Quarantine rooms looked pretty similar from safe house to safe house. Den had sat in Rory's chair before. He'd watched people die from that chair before. He remembered the teeth sinking into him, and the blood, and the way he'd clutched the two dollar necklace in his hand so hard that it had stabbed into him because if that was the end, that was the last thing he wanted to feel. Rory's news wasn't news. But Den was a little glad she'd said it anyway. It seemed like something that needed to be said out loud, even if they both already knew it. He just wasn't quite sure how to respond.
A part of him felt terrified. Completely, and utterly terrified. He remembered the last time he had been this terrified, but that was a different kind of terror. This was new. It attacked from a side just as deep, and almost as personal. He didn't want to die this way. If Den was going to die, he wanted to die as himself, and stay as himself. It was the last important thing he had.
But the other part of him, the stronger part, felt the unnerving calm that came with dead certainty. He knew he was terrified. He also knew it didn't matter. Den could feel anything and it wouldn't matter. The moment that zombie removed a piece of him, he stopped meaning anything, and unless that two weeks passed uneventful, he wouldn't mean anything again. Whatever happened was completely out of his hands now. It didn't make a difference how he felt about it, and that gave him a weird, overwhelming sense of nonchalance. Den was terrified, but he didn't care. He just cared that Rory was right there.
He wished he'd died the night before when he'd been bleeding out. He wished they'd just stood there sipping coffee and discussing sports while the blood seeped out of him. Except then it dawned on him that Rory was a doctor, which meant that she'd probably been the one who....No!
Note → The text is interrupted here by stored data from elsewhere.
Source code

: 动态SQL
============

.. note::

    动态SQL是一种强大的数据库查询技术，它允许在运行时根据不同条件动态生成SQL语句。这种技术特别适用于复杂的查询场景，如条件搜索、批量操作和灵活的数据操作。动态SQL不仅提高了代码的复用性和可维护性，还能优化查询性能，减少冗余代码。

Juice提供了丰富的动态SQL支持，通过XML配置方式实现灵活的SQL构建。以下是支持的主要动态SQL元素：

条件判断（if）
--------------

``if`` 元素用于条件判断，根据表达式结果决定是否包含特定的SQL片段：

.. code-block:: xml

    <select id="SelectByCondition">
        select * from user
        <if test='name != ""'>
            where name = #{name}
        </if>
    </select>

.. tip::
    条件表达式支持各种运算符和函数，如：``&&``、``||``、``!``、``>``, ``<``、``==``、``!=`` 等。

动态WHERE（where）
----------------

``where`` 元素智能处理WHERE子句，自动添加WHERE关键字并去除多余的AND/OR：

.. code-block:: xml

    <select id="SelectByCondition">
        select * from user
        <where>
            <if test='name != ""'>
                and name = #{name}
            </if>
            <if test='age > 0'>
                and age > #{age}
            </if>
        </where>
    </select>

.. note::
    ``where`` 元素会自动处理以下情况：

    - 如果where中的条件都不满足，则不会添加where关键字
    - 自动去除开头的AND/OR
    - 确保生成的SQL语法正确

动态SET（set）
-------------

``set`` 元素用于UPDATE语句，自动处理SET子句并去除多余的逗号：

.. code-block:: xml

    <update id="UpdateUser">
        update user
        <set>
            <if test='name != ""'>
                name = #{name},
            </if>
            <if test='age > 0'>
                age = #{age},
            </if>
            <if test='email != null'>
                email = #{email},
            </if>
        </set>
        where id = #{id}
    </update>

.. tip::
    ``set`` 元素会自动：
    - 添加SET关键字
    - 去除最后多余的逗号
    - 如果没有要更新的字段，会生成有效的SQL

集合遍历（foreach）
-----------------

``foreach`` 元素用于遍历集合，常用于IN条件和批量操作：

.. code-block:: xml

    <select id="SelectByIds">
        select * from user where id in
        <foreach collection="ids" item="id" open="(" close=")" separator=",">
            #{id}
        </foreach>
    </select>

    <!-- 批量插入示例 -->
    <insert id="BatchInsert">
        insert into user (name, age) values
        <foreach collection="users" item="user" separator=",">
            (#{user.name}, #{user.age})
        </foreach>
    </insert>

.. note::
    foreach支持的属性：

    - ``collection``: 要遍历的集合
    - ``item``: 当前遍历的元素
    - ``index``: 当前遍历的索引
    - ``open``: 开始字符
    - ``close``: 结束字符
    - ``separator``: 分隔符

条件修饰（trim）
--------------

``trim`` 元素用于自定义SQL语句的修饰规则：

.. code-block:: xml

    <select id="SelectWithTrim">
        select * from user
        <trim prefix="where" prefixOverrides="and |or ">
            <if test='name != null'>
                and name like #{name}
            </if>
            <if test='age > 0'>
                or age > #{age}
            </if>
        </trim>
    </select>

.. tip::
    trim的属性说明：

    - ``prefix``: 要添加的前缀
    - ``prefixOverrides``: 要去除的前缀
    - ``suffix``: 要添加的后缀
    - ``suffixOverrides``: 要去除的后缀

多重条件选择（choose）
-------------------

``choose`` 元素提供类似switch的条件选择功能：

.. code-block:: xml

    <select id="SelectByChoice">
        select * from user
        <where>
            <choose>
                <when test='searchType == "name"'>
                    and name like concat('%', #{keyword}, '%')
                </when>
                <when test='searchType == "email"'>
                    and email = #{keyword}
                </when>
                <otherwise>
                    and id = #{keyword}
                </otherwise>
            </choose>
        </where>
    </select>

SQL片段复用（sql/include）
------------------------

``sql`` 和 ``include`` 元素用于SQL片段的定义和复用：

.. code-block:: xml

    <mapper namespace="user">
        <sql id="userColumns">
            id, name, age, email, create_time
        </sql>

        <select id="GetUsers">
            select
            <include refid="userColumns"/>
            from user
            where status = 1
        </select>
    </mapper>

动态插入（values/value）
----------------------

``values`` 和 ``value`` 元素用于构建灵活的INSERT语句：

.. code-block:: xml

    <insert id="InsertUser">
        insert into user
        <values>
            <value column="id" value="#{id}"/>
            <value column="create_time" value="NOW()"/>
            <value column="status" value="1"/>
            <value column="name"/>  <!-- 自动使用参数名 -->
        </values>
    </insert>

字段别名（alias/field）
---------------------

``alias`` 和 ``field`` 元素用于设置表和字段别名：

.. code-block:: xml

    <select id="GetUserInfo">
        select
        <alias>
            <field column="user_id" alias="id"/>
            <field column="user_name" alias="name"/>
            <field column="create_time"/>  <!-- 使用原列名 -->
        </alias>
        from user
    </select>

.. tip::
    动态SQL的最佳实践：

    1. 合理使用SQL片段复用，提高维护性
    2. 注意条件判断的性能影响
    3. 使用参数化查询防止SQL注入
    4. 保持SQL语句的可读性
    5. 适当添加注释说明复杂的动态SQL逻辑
He really wished he'd died before that could happen. He wished the zombie had been polite enough to finish eating him. Den had failed Rory as a brother. She'd needed a grand gesture, and he'd given her a bunch of tiny inconsequential ones instead. And then he'd just given up. He'd failed her. He hadn't done a single thing right with Rory. He'd never even figured out what the right thing was. The very least Den could have done for her was not saddle her with this. He could have at least died where she couldn't watch.
He just kept looking at her, like he still didn't quite believe she was there. “Sorry,” he replied.